--- Excerpt provided ---

We work mainly with floating sections but occasionally also with paraffin sections. After stroke neuroepithelial cells contributing to the glial (D, H) scar emanate from desintegrated the blood vessel walls; Green: BrdU nuclei; Violett: Laminin (Immunostaining using floating sections)
Global measurement of proteome turnover by isotopic labeling of mice
Proper proteome dynamics is critical to normal development and aging. In order to avoid aging, the cell structure within tissues must be maintained by a continuous synthesis and degradation of worn-out molecules process, ie a continuous turnover process. Efficient macromolecular turnover is integral to the normal function and survival of a biological system. Although there are large variations in the rates of degradation of individual proteins, it is generally observed that overall protein turnover slows down during aging. The physiological consequences of decreased protein turnover include the accumulation of altered and abnormal proteins, an altered pattern of posttranslational modifications due to increased dwell time and a disruption of the organisation of the cytoskeleton and extracellular matrix.

---

- [Study questions]:
1) For each statement, say whether it agrees with the excerpt and quote the words that decide it. (a) The group mostly uses paraffin sections. (b) Overall protein turnover generally slows during aging. (c) Individual proteins all degrade at roughly the same rate.
2) Using the excerpt, answer each question.
(a) In the immunostaining, what color marks the BrdU nuclei?
(b) According to the heading, how is proteome turnover measured?
(c) What happens to posttranslational modifications when protein turnover decreases, and what causes it?
3) Explain in one to three sentences why, according to the excerpt, worn-out molecules in tissues must be continually synthesized and degraded.
The lines after the excerpt are not needed for this work.

--- Records supplied ---

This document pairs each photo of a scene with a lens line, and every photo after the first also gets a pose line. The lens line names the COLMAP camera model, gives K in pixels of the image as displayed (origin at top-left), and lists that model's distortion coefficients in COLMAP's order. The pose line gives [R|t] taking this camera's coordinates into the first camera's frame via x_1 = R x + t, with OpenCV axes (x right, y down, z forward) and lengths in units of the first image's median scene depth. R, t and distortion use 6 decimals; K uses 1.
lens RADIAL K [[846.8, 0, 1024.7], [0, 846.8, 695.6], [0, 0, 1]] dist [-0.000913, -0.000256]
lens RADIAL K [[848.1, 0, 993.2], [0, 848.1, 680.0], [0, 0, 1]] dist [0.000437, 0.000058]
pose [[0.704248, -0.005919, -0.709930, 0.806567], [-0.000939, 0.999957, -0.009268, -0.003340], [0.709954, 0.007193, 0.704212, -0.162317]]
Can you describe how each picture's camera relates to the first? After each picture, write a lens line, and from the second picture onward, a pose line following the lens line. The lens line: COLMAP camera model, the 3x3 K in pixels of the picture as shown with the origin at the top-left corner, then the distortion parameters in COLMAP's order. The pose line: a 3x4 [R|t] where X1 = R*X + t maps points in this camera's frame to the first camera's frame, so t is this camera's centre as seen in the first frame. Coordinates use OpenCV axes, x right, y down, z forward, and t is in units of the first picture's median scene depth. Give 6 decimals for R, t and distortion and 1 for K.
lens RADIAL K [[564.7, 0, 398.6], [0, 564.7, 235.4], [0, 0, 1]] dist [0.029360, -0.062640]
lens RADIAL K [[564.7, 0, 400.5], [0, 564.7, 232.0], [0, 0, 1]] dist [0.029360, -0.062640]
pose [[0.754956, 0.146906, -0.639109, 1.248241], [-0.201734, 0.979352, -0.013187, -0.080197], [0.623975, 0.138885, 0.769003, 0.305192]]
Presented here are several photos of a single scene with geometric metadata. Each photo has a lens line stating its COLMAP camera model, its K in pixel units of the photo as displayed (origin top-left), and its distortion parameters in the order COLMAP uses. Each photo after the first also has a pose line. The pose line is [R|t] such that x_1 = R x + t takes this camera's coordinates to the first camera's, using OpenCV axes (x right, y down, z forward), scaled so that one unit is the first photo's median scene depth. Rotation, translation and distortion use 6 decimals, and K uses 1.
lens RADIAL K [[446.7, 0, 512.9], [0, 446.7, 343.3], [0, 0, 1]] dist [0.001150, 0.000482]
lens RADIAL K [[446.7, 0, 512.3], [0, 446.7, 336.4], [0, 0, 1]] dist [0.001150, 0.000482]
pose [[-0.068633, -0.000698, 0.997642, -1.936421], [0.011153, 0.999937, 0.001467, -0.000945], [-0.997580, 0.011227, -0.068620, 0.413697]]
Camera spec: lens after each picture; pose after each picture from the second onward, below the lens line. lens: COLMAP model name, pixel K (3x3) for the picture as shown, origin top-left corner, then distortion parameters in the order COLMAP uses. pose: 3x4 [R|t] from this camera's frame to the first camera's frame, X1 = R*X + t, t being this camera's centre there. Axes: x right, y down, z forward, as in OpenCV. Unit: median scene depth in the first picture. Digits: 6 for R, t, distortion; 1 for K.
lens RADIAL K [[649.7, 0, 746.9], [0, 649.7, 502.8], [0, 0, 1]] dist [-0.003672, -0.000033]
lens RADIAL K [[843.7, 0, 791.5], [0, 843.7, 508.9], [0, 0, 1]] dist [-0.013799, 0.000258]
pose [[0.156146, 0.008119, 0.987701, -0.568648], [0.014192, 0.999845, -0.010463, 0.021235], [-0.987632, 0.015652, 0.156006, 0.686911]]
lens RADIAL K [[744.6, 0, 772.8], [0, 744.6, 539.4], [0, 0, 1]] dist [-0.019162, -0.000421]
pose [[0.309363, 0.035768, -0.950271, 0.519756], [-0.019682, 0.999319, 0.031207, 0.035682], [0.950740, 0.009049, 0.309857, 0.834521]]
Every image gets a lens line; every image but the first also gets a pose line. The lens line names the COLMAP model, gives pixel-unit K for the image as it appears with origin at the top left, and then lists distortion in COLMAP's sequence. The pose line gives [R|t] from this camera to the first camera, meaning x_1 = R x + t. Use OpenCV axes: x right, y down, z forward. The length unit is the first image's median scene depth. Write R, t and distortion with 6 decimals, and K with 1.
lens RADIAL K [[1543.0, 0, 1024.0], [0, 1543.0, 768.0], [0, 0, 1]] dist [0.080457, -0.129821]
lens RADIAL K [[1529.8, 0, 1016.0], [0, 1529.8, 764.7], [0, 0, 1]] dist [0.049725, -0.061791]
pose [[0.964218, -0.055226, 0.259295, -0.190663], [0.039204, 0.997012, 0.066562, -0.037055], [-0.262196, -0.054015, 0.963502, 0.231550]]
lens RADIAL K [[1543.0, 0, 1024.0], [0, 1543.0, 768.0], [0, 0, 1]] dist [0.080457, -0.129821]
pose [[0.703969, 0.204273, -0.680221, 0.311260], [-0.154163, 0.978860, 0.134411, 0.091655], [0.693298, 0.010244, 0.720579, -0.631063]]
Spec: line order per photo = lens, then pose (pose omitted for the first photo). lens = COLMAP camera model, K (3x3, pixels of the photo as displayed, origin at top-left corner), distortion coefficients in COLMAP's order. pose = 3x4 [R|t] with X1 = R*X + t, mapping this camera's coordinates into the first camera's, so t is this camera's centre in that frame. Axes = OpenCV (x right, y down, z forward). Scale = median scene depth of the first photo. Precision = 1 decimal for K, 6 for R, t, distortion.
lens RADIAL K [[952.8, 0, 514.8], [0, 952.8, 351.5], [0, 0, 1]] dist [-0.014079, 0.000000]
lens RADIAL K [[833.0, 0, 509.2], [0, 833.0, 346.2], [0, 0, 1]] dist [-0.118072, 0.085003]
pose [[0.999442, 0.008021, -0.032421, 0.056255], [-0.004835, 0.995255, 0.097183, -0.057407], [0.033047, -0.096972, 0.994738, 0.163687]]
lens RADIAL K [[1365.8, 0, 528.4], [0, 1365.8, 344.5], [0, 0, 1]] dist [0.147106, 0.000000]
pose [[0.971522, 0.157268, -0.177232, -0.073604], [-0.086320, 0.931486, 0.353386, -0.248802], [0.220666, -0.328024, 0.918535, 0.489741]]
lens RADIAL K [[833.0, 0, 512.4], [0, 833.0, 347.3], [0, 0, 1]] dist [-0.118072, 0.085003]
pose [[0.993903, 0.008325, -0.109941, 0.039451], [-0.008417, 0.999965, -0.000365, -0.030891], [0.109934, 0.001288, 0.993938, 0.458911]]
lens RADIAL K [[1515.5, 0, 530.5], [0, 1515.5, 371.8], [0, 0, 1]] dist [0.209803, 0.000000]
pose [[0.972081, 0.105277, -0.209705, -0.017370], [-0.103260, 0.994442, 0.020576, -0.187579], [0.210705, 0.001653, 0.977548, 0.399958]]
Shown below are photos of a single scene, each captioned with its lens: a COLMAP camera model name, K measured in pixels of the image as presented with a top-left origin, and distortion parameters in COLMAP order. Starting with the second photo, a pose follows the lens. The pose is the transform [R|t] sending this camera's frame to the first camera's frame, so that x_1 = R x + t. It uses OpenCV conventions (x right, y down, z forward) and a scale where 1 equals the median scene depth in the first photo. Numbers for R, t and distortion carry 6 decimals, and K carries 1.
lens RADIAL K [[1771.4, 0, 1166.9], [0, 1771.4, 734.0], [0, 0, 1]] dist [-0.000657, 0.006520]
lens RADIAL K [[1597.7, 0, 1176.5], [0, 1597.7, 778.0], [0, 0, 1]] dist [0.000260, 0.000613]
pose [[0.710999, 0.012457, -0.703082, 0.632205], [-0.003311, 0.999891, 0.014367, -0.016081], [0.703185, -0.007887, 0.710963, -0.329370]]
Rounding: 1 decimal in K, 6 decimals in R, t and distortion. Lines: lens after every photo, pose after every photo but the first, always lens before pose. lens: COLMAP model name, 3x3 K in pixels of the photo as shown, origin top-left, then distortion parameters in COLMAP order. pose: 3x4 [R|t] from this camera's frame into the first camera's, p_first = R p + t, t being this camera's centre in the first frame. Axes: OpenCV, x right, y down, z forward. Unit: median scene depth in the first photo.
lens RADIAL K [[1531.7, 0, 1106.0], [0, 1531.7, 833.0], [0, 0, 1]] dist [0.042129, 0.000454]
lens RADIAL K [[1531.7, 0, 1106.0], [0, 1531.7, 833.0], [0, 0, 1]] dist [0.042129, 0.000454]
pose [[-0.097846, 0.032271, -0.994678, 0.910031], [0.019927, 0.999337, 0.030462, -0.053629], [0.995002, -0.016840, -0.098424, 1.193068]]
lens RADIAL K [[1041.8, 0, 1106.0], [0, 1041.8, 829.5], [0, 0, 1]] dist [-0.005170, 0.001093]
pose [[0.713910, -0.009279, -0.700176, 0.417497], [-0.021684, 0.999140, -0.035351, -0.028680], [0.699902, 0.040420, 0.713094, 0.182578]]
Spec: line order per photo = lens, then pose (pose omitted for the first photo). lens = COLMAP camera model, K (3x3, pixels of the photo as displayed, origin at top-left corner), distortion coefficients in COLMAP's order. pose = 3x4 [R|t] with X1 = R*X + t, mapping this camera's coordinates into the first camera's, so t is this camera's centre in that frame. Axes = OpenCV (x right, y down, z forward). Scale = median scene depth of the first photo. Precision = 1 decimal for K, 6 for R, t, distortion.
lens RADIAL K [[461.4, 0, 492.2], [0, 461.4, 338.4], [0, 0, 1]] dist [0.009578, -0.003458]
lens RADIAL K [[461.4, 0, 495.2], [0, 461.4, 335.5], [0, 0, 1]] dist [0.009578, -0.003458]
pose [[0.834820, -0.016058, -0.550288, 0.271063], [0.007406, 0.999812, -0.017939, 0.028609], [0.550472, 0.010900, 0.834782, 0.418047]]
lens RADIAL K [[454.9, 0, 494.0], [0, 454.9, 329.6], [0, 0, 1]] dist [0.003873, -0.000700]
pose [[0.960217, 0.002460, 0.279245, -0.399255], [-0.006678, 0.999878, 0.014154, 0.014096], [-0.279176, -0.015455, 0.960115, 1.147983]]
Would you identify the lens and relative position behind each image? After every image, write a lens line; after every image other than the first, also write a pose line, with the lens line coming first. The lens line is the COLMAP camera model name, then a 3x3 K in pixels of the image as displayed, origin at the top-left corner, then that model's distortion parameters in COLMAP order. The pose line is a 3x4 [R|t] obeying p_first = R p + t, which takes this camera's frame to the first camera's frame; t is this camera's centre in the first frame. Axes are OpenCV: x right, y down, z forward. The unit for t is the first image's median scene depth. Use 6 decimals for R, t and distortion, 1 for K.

---

- [Answers to the exercise]:
1)
(a) No: "We work mainly with floating sections but occasionally also with paraffin sections."
(b) Yes: "it is generally observed that overall protein turnover slows down during aging."
(c) No: "there are large variations in the rates of degradation of individual proteins"

2)
(a) Green.
(b) By isotopic labeling of mice.
(c) Their pattern is altered because of increased dwell time.

3) The cell structure within tissues must be maintained in order to avoid aging. That maintenance requires continuous synthesis and degradation of worn-out molecules, which is a continuous turnover process.